Der Abfindungsanspruch eines Personengesellschafters entsteht (frühestens) mit seinem Ausscheiden aus der Gesellschaft
GZ 6 Ob 49/15x, 29.06.2015
OGH: Die Ausschlussklage richtet sich auf Rechtsgestaltung. Die erst mit Rechtskraft eintretende Wirkung des Ausschlussurteils besteht darin, dass der Beklagte aus der Gesellschaft ausscheidet. Da im vorliegenden Fall der Beklagte selbst noch im Revisionsverfahren die Abweisung der Ausschlussklage anstrebt, sein von den Vorinstanzen ausgesprochener Ausschluss somit noch nicht rechtskräftig geworden ist, behielt der Beklagte sämtliche Rechte und Pflichten mit Ausnahme der Beteiligung an Gewinn und Verlust und ist nach wie vor Gesellschafter der G***** OHG. Seinen Überlegungen in der Revision, er sei jedenfalls seit 27. 8. 2014 nicht mehr Gesellschafter, ist auch entgegen zu halten, dass er das Anerkenntnis seines Ausschlusses gerade nicht vorbehaltlos erklärte, sondern es von einer Bedingung abhängig machte. Im Übrigen hatte der Beklagte dem Kläger noch wenige Tage vor Klagseinbringung mitgeteilt, es seien weder die Voraussetzungen einer Auflösung der Gesellschaft gegeben, weil sich sein Gesundheitszustand in absehbarer Zeit bessern werde, noch sehe der Gesellschaftsvertrag eine Ausschließung des Beklagten vor.

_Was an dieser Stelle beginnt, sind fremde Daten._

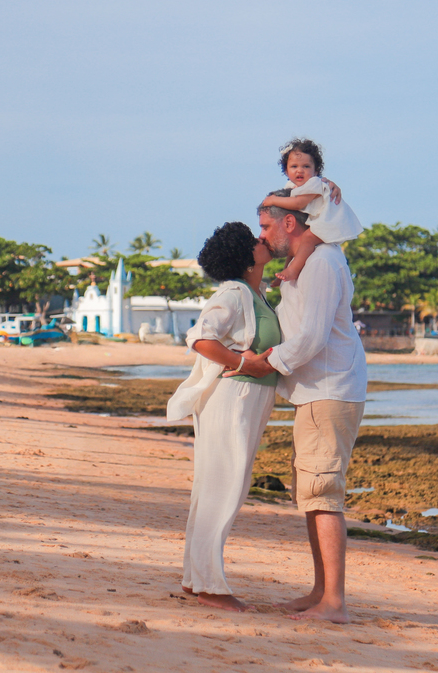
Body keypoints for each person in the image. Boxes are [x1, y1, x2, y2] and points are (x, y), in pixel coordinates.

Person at [233, 194, 367, 623]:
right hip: (316, 391)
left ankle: (336, 603)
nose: (262, 235)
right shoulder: (306, 265)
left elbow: (311, 336)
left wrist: (263, 363)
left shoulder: (323, 263)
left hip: (329, 390)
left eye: (266, 227)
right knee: (310, 494)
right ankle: (321, 591)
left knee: (323, 494)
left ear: (289, 224)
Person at [167, 221, 280, 613]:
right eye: (253, 240)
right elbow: (199, 337)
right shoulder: (233, 293)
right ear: (243, 256)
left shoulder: (256, 294)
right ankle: (211, 587)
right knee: (223, 490)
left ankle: (195, 578)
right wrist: (240, 361)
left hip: (247, 400)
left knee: (215, 489)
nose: (261, 240)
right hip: (232, 399)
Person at [260, 138, 362, 284]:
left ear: (316, 170)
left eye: (306, 166)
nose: (300, 170)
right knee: (294, 246)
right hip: (317, 220)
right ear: (286, 171)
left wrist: (272, 200)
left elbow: (297, 203)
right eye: (294, 166)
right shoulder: (292, 186)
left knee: (307, 238)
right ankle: (287, 271)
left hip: (330, 222)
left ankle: (293, 270)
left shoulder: (314, 183)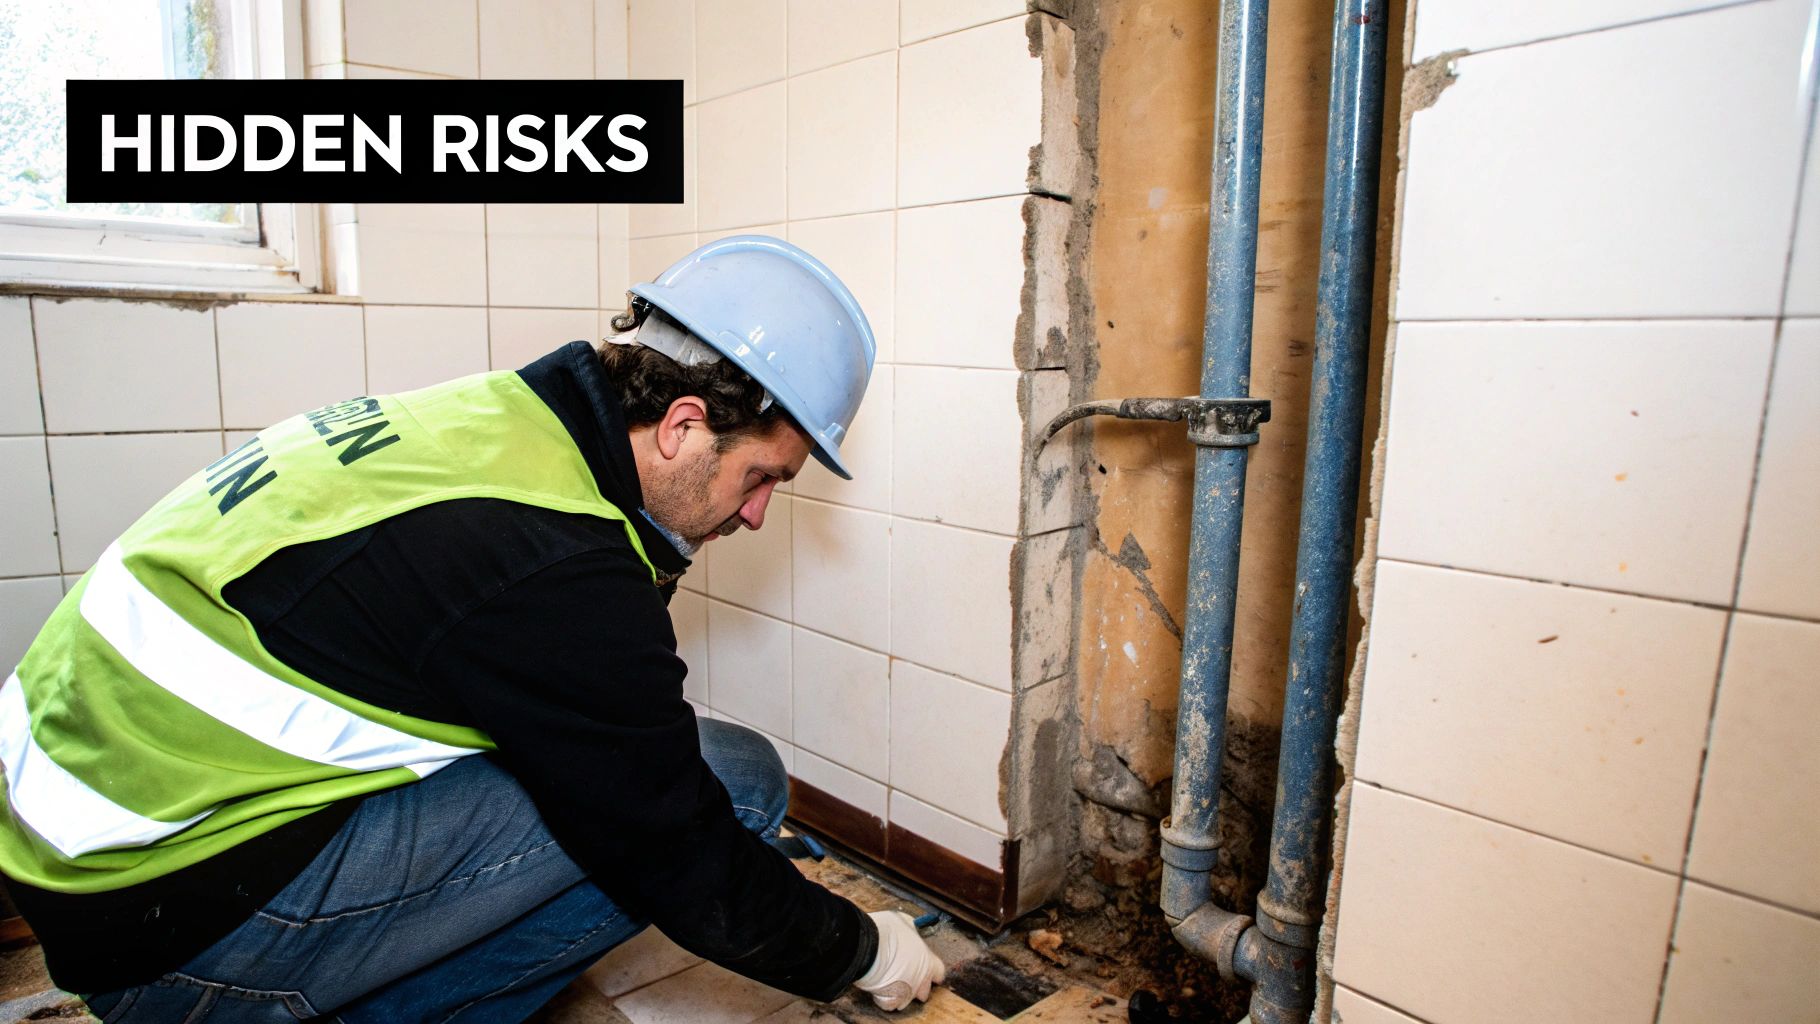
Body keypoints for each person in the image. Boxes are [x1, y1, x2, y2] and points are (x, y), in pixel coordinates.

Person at [0, 235, 944, 1021]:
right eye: (761, 478)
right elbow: (676, 844)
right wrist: (858, 951)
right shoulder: (554, 560)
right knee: (732, 785)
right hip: (166, 935)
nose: (756, 516)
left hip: (83, 857)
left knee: (605, 776)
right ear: (682, 426)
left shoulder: (500, 420)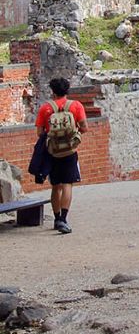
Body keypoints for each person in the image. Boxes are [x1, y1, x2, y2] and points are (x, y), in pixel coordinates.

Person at [35, 77, 88, 235]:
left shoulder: (46, 108)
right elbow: (84, 127)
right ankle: (63, 219)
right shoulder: (76, 106)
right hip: (70, 151)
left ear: (52, 91)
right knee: (68, 184)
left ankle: (56, 218)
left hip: (53, 152)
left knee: (55, 185)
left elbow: (39, 133)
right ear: (67, 90)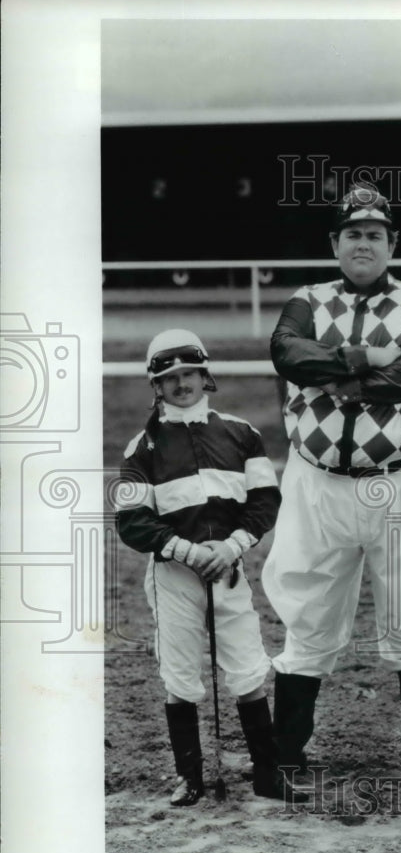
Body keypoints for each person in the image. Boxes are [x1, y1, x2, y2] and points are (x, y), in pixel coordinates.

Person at [262, 183, 401, 786]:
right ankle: (288, 751)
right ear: (335, 243)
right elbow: (287, 353)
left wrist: (349, 384)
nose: (363, 243)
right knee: (308, 607)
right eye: (353, 233)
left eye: (375, 234)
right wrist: (365, 361)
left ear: (392, 243)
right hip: (319, 483)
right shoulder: (307, 299)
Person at [115, 328, 304, 805]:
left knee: (247, 668)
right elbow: (132, 523)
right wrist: (186, 550)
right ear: (156, 385)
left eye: (189, 374)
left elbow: (264, 502)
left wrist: (231, 547)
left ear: (205, 375)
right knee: (179, 674)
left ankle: (267, 773)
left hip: (228, 570)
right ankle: (190, 776)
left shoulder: (242, 433)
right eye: (170, 378)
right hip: (175, 575)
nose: (181, 385)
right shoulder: (141, 448)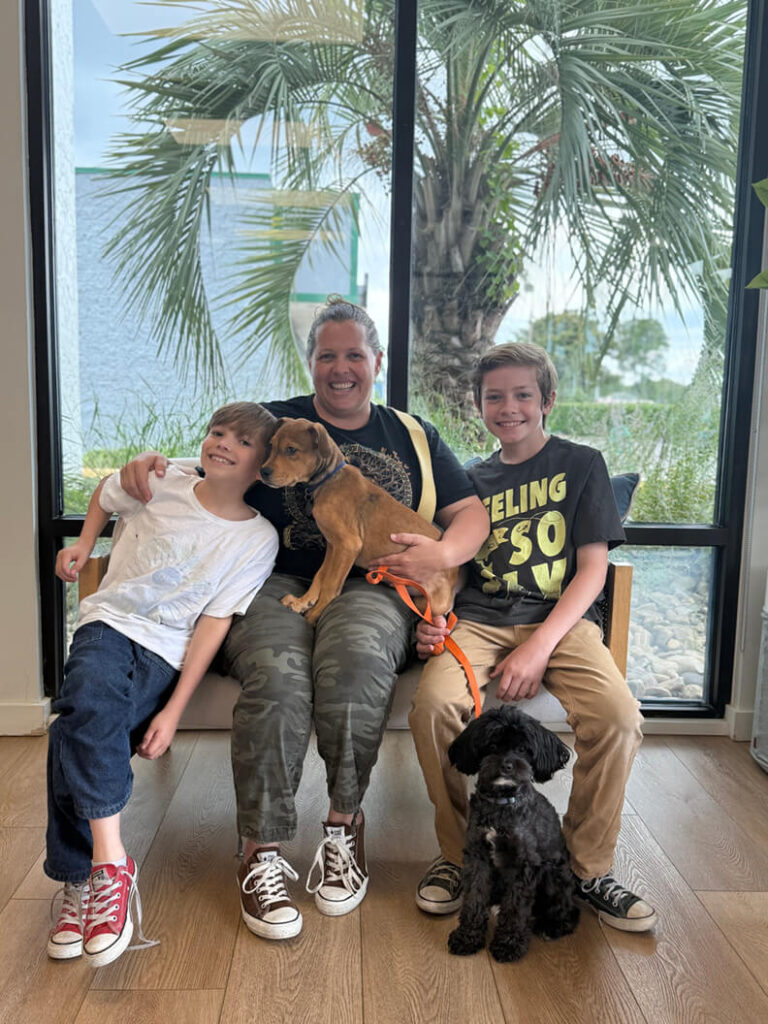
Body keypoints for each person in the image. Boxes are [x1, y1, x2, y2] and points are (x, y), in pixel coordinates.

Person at [119, 297, 490, 942]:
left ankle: (343, 828)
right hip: (268, 579)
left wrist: (442, 555)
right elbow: (210, 464)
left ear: (377, 362)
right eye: (327, 355)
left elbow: (470, 514)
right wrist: (148, 465)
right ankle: (260, 850)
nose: (340, 368)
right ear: (310, 362)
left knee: (356, 665)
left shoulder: (414, 433)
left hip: (375, 584)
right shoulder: (276, 422)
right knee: (278, 676)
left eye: (354, 355)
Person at [409, 342, 657, 933]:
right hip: (479, 621)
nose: (508, 407)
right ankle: (461, 856)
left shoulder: (582, 464)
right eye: (494, 396)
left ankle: (585, 868)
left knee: (619, 719)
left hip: (562, 622)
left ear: (547, 400)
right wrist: (435, 616)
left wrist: (539, 646)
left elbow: (592, 570)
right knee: (433, 708)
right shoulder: (470, 481)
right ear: (478, 405)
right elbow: (456, 568)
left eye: (523, 394)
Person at [46, 402, 279, 967]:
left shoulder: (258, 539)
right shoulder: (163, 479)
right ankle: (110, 864)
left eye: (241, 441)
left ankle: (78, 879)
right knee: (88, 704)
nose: (222, 443)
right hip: (107, 624)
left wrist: (174, 711)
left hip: (165, 652)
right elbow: (106, 493)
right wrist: (84, 545)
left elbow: (214, 622)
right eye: (217, 432)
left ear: (263, 466)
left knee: (76, 730)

Der Abfindungsanspruch eines Personengesellschafters entsteht (frühestens) mit seinem Ausscheiden aus der Gesellschaft; vor Beendigung dieser Auseinandersetzung ist nämlich überhaupt ungewiss, ob dem Gesellschafter eine Geldforderung zusteht, weshalb er mit einem Abfindungsanspruch (etwa) auch nicht aufrechnen kann.
Mangels rechtskräftigen Ausschließungsurteils und eines vereinbarten Ausscheidens des Beklagten war dessen Anspruch bei Schluss der Verhandlung erster Instanz somit noch nicht fällig. Da der Beklagte im Übrigen die vom Kläger vorgebrachten Ausschließungsgründe im Verfahren nie bestritten hat, sie teilweise sogar außer Streit stellte, ist die Entscheidung der Vorinstanzen auf Ausschluss des Beklagten (ohne jegliche Bedachtnahme auf dessen Zug-um-Zug-Einrede) schon deshalb vertretbar.
Soweit sich der Beklagte darauf bezieht, dass der OGH iZm der Rückabwicklung von Verträgen nach §§ 921 bzw 877 ABGB bei wechselseitigen Kondiktionsansprüchen einen Zug-um-Zug-Einwand zugelassen habe, ist ihm entgegenzuhalten, dass sich diese Rsp auf entsprechende Grundlagen in § 921 Satz 2 ABGB und § 877 ABGB stützt. In diese Richtung gehende Regelungen vermag der Beklagte aber bei der hier vorliegenden Ausschlussklage und dem Abfindungsanspruch bei einer OHG nicht aufzuzeigen. Die vom Beklagten herangezogenen Regelungen des Bundesgesetzes über den Ausschluss von Minderheitsgesellschaftern (GesAusG) beziehen sich auf die AG und die GmbH (§ 1 GesAusG).
Allfällige Änderungen der Rechtslage durch das Handelsrechts-Änderungsgesetz 2005 im Bereich der §§ 140, 142 HGB/UGB bezüglich zweipersonaler Gesellschaften sind hier nicht von Bedeutung; der Beklagte hat weder die grundsätzliche Zulässigkeit seines Ausschlusses noch den (vorgesehenen) Übergang des Gesellschaftsvermögens auf den Kläger in Frage gestellt.